Bangunan Keraton Kasepuhan yang menghadap ke Utara memiliki gerbang atau pintu ini diberi nama (1) Kreteg Pangrawit yang berbentuk Candi Bentar. Kreteg artinya perasaan, sedangkan Pangrawit artinya kecil, lembut atau halus. Sebelum menuju pintu, harus melintasi jembatan; berharap, semoga orang yang melintasi jembatan ini memiliki maksud yang bermaksud baik yang telah diperiksa oleh Panca Ratna. Pintu (2) bernama Gerbang Benteng. (3) Pintu Regol terdapat pada bagian paling depan atau pintu utama menuju bangunan Langgar Agung yang merupakan area utama Keraton Kasepuhan. Setelah melewati Langgar Agung, ada pintu besar yang di namakan (4) Pintu/ Lawang Gledegan yang biasa dijaga oleh penjaga dengan suara yang besar seperti gledeg. Selanjutnya (5) Pintu Buk Cem, terbuat dari batu bata berbentuk lengkung atau buk berarsitektur Eropa dengan hiasan piring dari Cina. Bagian atasnya atau lengkungnya seperti mahkota. Pintunya terbuat dari kayu jati ukiran yang direndam atau dibacem. Bangunan ini untuk masuk ke dalem tempat tinggal putra-putra sultan dan kaputren tempat tinggal putri-putri sultan yang belum nikah. Pintu Buk Cem berada di sebelah atau disamping bangunan bangsal keraton. Memasuki pintu Buk Cem, maka kita akan menuju langgar alit, bangsal Pringgadani dan bangsal Prabayaksa. Selain itu, terdapat (6) Gapura lonceng, kita akan mendapati museum di dalamnya.[1]
Panca Ratna dan Panca Niti
Sebelum memasuki gerbang kompleks Keraton Kasepuhan terdapat dua buah pendopo. Sebelah barat disebut Panca Ratna. Panca berarti lima, merupakan simbol dari panca indera yang diartikan sebagai jalan. Ratna berarti suka. Panca Ratna diartikan sebagai jalannya kesukaan. Dulu merupakan tempat berkumpulnya para punggawa Keraton, lurah atau pada zaman sekarang disebut pamong praja. Pendopo sebelah timur disebut Panca Niti. Niti berasal dari kata nata yang berarti mau ditata. Dulunya merupakan tempat para perwira keraton ketika diadakannya latihan keprajuritan di alun-alun.

Bangunan Panca Ratna berada pada sisi kiri depan kompleks arah barat berdenah persegi panjang dengan ukuran 8 x 8 m.
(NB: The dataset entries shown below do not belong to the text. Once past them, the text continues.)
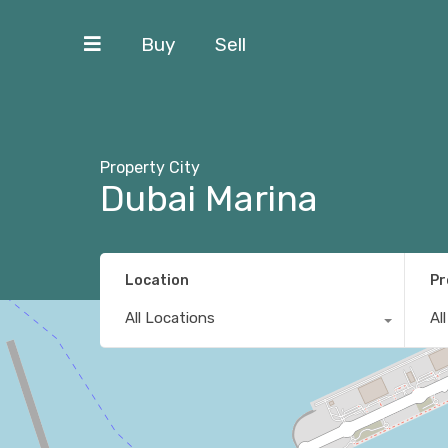
Buy
Sell
Property City
Dubai Marina
Location
Pr
All Locations
Al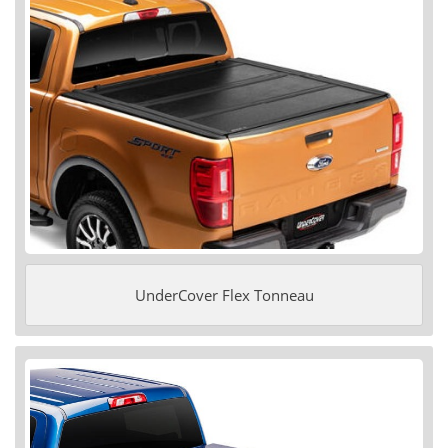
UnderCover Flex Tonneau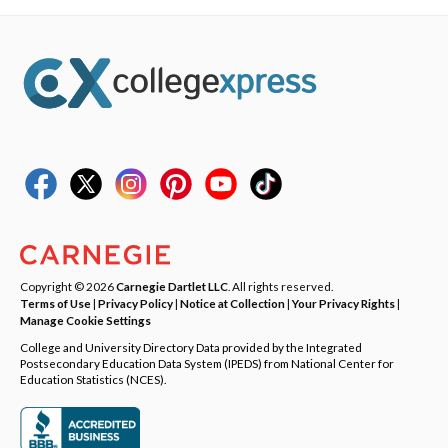
Copyright © 2026
Carnegie Dartlet LLC
. All rights reserved.
Terms of Use
|
Privacy Policy
|
Notice at Collection
|
Your Privacy Rights
|
Manage Cookie Settings
College and University Directory Data provided by the Integrated
Postsecondary Education Data System (IPEDS) from National Center for
Education Statistics (NCES).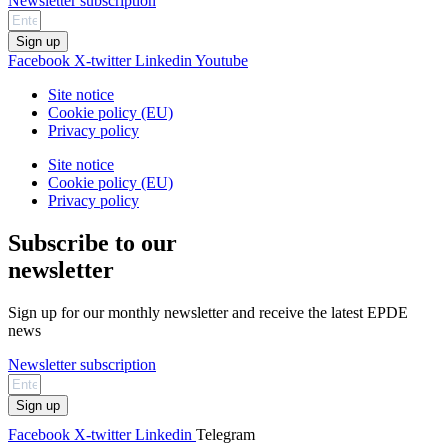
Newsletter subscription
Sign up
Facebook
X-twitter
Linkedin
Youtube
Site notice
Cookie policy (EU)
Privacy policy
Site notice
Cookie policy (EU)
Privacy policy
Subscribe to our
newsletter
Sign up for our monthly newsletter and receive the latest EPDE
news
Newsletter subscription
Sign up
Facebook
X-twitter
Linkedin
Telegram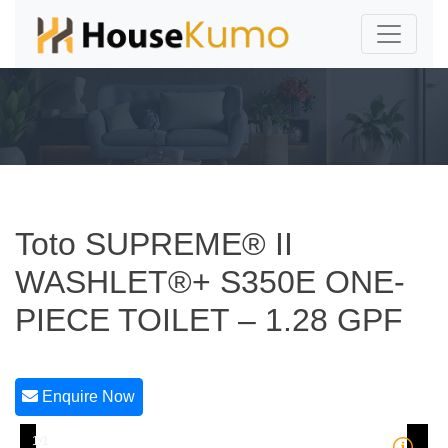
Toto SUPREME® II
WASHLET®+ S350E ONE-
PIECE TOILET – 1.28 GPF
Enquire Now
1/1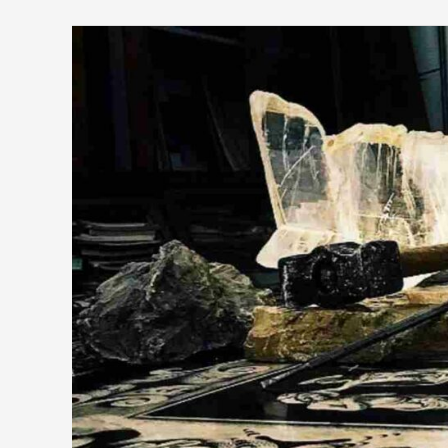
Young
people
LOVE
ART…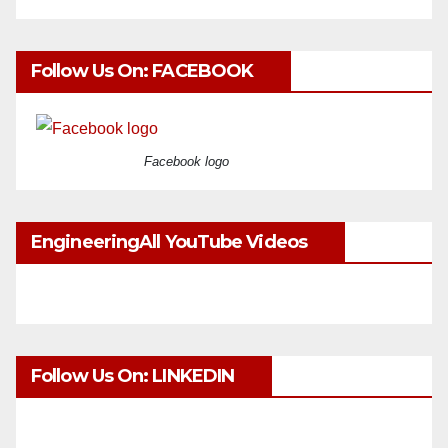
Follow Us On: FACEBOOK
Facebook logo
EngineeringAll YouTube Videos
Follow Us On: LINKEDIN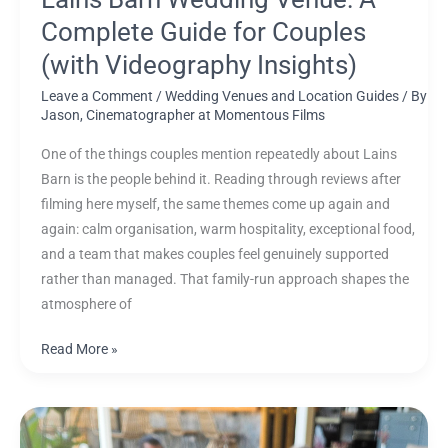
Complete Guide for Couples
(with Videography Insights)
Leave a Comment
/
Wedding Venues and Location Guides
/ By
Jason, Cinematographer at Momentous Films
One of the things couples mention repeatedly about Lains
Barn is the people behind it. Reading through reviews after
filming here myself, the same themes come up again and
again: calm organisation, warm hospitality, exceptional food,
and a team that makes couples feel genuinely supported
rather than managed. That family-run approach shapes the
atmosphere of
Read More »
Sony
FX6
Lantai tegel, konstruksi atap ditunjang empat soko guru di atas lantai yang lebih tinggi dan 12 tiang pendukung di permukaan lantai yang leih rendah. Atap dari bahan genteng, dan pada puncaknya terdapat mamolo. Bangunan ini memiliki fungsi sebagai tempat seba atau tempat yang menghadap para pembesar desa atau kampung yang diterima oleng Demang atau Wedana, secara keseluruhan memiliki pagar terali besi.
Siti Inggil
Setelah melintasi jembatan, akan mendapati Pintu Kreteg Pangrawit. Di dlaamnya terdapat Siti Inggil yang terdiri dari beberapa mande dengan filosofinya masing-masing.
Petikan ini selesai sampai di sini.